◆ **Supplied entries**
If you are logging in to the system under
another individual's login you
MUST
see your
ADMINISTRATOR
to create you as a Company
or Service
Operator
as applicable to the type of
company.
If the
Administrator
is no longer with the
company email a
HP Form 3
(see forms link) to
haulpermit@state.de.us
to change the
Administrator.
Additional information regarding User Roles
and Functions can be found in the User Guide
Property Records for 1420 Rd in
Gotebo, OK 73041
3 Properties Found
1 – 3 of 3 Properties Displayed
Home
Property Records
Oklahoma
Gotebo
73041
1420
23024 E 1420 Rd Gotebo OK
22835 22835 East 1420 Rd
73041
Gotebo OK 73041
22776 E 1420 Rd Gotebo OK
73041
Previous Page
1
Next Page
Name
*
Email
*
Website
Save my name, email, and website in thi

==

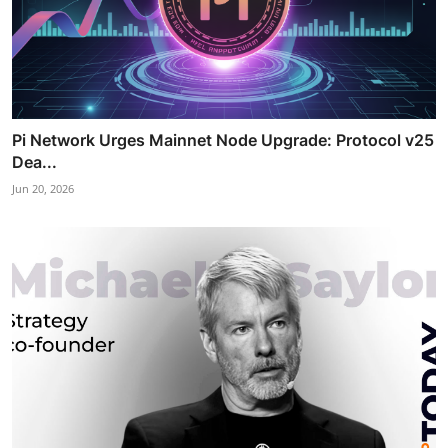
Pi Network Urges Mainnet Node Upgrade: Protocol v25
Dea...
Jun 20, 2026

◆ **About this exercise**
Output as a JSON list of strings the lines between the one containing "If you are logging in to the system under" and the one containing "Administrator.", inclusive, one string per line and blank lines left out.

◆ **The completed task**
[
  "If you are logging in to the system under",
  "another individual's login you",
  "MUST",
  "see your",
  "ADMINISTRATOR",
  "to create you as a Company",
  "or Service",
  "Operator",
  "as applicable to the type of",
  "company.",
  "If the",
  "Administrator",
  "is no longer with the",
  "company email a",
  "HP Form 3",
  "(see forms link) to",
  "haulpermit@state.de.us",
  "to change the",
  "Administrator."
]